12/23/2025 | Press release | Distributed by Public on 12/23/2025 13:33
December 23, 2025
Chicago - Attorney General Kwame Raoul today joined 22 attorneys general in filing a multistate amicus brief opposing the Trump administration's unlawful policy imposing a $100,000 fee on new H-1B visa petitions for highly-skilled foreign national workers.
Raoul and the coalition's brief, which was filed in the U.S. District Court for the Northern District of California, supports Global Nurse Force in its lawsuit against the Trump administration over the $100,000 H-1B visa fee. This amicus follows a complaint filed by Raoul and the coalition earlier this month challenging this unlawful fee.
"The $100,000 visa fee threatens the quality of education, healthcare, and other core services available in Illinois and across the country," Raoul said. "The H-1B visa is essential to alleviate nationwide labor shortages in vital fields, including nursing, medicine and teaching, and this unlawful fee is devastating to our residents. I will continue to advocate for the protection of this critical program alongside fellow attorneys general."
In September, President Trump imposed an unprecedented $100,000 fee for new H-1B visa petitions by executive proclamation, undermining the purpose of the program and making it harder to address severe labor shortages in critical fields. The policy affects any visa application filed after Sept. 21, 2025, and purports to grant the Secretary of Homeland Security broad discretion to determine which petitions are subject to the fee or eligible for an exemption. Raoul and the coalition are concerned that this unjustified measure could be applied selectively against employers in Illinois disfavored by the Trump administration.

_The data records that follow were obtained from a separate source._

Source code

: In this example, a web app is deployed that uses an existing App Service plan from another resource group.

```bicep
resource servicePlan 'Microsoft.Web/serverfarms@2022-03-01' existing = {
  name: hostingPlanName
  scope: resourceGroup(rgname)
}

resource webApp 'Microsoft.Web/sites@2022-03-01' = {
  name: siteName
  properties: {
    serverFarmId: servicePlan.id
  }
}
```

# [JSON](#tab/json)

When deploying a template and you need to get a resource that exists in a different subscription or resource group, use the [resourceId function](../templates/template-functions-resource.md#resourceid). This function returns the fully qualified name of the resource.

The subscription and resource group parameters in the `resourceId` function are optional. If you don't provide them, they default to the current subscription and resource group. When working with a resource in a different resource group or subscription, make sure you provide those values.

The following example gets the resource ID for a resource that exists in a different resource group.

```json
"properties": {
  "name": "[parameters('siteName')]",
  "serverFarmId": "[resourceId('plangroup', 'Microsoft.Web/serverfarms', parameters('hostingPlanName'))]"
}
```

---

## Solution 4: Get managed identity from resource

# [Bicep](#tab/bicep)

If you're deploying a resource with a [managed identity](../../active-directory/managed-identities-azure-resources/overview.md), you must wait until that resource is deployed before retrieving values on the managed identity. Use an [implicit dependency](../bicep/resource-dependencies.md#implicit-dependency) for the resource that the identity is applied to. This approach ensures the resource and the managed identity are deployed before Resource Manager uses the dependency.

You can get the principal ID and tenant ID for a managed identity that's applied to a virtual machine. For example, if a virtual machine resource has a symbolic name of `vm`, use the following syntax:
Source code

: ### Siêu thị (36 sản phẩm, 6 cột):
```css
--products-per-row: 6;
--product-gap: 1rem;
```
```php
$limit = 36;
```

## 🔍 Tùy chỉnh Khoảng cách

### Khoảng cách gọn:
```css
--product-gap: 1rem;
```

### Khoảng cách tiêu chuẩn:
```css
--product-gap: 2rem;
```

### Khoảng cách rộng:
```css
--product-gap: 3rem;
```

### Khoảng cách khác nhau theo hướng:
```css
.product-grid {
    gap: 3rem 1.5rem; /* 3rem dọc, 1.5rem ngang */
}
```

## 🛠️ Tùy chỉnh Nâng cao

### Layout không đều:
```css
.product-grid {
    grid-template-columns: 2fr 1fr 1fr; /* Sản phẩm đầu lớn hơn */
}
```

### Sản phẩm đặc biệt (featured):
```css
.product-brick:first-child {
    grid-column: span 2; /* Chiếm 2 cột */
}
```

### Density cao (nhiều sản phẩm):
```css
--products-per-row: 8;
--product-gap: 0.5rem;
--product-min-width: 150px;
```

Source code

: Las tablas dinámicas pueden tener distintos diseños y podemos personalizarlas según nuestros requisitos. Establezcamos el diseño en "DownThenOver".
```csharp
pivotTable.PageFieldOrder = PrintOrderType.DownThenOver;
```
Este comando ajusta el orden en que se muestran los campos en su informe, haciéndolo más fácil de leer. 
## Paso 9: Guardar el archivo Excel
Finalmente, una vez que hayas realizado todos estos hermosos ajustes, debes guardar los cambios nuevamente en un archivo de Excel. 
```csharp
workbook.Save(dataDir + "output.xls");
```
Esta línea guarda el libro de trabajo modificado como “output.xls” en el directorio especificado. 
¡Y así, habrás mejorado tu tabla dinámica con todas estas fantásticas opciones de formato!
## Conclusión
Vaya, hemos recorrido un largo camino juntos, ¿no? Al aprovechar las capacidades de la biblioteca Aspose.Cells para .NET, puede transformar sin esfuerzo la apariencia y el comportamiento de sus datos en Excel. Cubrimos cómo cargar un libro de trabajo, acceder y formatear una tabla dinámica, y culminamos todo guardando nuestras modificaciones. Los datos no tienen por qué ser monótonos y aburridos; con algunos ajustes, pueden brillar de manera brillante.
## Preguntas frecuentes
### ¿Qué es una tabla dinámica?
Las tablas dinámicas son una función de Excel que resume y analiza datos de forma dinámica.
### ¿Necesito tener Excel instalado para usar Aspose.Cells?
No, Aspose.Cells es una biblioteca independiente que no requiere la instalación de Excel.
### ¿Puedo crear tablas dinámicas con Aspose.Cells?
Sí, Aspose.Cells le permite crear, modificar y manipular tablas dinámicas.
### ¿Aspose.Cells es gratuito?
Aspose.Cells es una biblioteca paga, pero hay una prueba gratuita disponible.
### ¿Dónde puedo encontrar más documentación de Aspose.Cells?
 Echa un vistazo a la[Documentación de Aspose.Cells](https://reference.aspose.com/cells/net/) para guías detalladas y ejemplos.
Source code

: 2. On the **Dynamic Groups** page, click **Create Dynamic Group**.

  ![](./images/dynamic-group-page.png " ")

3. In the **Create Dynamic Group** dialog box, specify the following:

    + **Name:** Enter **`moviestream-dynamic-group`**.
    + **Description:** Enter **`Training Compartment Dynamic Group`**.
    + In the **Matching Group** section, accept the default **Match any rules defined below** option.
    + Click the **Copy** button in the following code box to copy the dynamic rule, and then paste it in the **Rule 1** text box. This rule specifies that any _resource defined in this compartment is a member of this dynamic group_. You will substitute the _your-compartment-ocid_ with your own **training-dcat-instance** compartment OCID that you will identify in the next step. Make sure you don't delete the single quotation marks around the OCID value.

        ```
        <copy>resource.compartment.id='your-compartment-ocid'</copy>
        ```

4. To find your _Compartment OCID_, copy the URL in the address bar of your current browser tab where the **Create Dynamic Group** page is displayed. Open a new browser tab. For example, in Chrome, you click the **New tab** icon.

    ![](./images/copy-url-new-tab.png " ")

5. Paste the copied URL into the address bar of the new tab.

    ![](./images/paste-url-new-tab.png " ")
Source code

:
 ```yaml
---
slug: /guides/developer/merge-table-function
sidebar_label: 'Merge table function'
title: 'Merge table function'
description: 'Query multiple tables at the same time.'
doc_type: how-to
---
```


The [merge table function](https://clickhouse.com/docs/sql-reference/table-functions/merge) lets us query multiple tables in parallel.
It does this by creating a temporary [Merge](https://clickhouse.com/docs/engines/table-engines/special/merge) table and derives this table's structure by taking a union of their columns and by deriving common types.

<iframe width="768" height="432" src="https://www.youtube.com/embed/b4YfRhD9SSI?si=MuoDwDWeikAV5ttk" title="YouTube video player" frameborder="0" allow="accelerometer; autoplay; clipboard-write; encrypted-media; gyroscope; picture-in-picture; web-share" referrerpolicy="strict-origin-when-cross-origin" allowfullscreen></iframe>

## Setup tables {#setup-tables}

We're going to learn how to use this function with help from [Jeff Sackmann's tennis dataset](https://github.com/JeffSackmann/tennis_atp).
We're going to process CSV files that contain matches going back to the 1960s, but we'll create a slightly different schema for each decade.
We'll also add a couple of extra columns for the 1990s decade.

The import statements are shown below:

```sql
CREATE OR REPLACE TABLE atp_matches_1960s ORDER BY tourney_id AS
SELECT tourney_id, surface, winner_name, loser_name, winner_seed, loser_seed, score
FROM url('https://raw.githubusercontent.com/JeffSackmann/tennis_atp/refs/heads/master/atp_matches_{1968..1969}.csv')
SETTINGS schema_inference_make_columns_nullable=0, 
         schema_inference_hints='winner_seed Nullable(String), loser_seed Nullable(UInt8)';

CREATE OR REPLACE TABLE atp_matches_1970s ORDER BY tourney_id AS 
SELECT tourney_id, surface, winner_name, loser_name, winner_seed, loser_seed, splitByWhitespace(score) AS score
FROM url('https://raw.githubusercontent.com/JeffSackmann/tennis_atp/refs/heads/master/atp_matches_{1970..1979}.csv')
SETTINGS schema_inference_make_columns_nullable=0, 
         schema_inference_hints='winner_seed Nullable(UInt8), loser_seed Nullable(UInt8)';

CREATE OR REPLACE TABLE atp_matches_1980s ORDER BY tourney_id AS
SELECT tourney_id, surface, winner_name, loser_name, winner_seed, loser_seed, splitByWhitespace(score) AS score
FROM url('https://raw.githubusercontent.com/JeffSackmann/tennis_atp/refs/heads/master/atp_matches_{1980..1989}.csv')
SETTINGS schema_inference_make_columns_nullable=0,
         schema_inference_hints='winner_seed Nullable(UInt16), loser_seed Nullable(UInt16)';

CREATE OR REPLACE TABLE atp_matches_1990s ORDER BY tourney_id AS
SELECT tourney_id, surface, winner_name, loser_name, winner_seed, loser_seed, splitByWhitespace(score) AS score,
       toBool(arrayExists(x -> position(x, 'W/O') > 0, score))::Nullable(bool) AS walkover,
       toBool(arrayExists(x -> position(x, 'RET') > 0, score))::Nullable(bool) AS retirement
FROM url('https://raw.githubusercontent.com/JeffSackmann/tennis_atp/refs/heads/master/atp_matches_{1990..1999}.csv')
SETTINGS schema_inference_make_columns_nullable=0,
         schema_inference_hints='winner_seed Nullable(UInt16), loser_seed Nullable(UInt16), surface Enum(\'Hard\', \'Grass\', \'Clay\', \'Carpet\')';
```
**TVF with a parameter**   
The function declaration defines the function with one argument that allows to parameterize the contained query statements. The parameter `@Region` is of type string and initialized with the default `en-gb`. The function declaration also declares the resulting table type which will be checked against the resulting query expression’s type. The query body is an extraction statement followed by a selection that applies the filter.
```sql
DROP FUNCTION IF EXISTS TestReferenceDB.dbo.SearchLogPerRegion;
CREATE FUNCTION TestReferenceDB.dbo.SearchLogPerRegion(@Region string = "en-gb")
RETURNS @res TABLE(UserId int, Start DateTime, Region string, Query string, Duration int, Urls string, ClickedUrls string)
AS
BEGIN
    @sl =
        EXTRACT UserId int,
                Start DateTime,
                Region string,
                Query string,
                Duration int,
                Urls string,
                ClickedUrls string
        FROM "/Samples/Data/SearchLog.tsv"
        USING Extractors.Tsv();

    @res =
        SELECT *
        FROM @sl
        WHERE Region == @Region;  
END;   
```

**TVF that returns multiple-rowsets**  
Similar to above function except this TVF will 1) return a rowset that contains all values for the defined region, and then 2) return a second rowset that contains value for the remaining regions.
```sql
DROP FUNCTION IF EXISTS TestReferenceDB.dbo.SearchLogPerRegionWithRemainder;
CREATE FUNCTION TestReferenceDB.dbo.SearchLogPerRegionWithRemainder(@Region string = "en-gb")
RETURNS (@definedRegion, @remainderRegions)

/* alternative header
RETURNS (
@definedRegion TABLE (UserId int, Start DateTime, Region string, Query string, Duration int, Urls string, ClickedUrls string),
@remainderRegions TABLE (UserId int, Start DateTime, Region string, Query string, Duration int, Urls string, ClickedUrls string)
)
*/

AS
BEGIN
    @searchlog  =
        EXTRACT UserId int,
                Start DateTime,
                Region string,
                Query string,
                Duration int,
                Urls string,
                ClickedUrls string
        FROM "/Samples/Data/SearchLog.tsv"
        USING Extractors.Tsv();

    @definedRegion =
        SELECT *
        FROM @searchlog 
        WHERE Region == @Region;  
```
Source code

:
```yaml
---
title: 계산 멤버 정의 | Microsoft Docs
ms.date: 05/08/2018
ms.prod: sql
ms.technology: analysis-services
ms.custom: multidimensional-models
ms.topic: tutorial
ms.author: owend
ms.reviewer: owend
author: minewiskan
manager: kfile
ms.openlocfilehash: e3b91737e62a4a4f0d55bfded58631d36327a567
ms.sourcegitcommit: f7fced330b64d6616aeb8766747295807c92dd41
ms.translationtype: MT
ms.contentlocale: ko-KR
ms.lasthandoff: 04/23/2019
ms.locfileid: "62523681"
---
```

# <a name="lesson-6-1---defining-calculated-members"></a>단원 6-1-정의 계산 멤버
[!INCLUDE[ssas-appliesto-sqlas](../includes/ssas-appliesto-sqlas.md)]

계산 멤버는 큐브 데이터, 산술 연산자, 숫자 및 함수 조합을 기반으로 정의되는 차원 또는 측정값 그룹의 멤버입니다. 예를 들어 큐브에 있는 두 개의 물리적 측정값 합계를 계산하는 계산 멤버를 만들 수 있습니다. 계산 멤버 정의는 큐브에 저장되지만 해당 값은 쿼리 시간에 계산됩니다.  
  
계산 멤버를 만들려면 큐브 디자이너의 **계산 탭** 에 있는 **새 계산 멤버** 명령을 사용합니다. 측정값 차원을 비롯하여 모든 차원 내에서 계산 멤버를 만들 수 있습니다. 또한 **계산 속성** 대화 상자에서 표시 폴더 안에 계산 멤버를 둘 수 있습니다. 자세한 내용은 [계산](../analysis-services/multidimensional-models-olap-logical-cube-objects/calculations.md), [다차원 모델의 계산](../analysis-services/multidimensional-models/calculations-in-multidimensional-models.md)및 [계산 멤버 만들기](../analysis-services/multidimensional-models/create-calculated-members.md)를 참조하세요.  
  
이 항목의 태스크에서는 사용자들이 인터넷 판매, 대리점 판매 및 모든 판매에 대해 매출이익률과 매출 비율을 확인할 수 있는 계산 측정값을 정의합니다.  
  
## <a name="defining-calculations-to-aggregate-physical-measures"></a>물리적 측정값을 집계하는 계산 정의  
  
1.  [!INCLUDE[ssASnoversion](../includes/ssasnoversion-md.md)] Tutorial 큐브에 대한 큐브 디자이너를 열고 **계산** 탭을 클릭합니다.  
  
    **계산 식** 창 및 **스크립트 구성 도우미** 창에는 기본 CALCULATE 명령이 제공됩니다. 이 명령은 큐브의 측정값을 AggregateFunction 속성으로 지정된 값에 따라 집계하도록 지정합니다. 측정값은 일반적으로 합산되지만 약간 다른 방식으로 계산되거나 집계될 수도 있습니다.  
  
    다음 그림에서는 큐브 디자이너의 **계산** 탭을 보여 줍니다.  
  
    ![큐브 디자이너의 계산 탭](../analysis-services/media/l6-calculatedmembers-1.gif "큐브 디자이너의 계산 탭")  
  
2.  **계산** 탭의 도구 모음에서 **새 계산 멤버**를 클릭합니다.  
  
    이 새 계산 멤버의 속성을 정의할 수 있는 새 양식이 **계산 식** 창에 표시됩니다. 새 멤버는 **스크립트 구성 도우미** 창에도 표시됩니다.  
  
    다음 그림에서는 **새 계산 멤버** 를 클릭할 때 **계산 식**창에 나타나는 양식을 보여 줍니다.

As Raoul and the attorneys general argue in the brief, H-1B workers are critical to the economies of the amici states and to addressing employment shortages in key fields such as health care and education. Without foreign-trained physicians, the United States is projecting a shortfall of 86,000 doctors by 2036. Additionally, educators are the third-largest occupation for H-1B visa holders, with nearly 30,000 educators receiving the visas, and nearly a thousand colleges and universities employing hundreds of H-1B personnel to support their research and education missions.
In Illinois' 2023-2024 school year, 3,684 teaching positions remained unfilled statewide. Some Illinois schools rely on the H-1B program to hire specialized staff for difficult to fill positions, including bilingual teachers, special education teachers, and bilingual speech-language pathologists.
The amicus brief also argues that the Trump administration's failure to follow notice-and-comment rulemaking requirements when adopting the H-1B fee was unlawful, depriving states of the opportunity to share their concerns about the harms the fee will cause to their economies and to their education and health care systems.
Joining Raoul in filing the amicus brief are the attorneys general of Arizona, California, Colorado, Connecticut, Delaware, the District of Columbia, Hawaii, Maine, Maryland, Massachusetts, Michigan, Minnesota, Nevada, New Jersey, New Mexico, New York, North Carolina, Oregon, Rhode Island, Vermont, Washington and Wisconsin.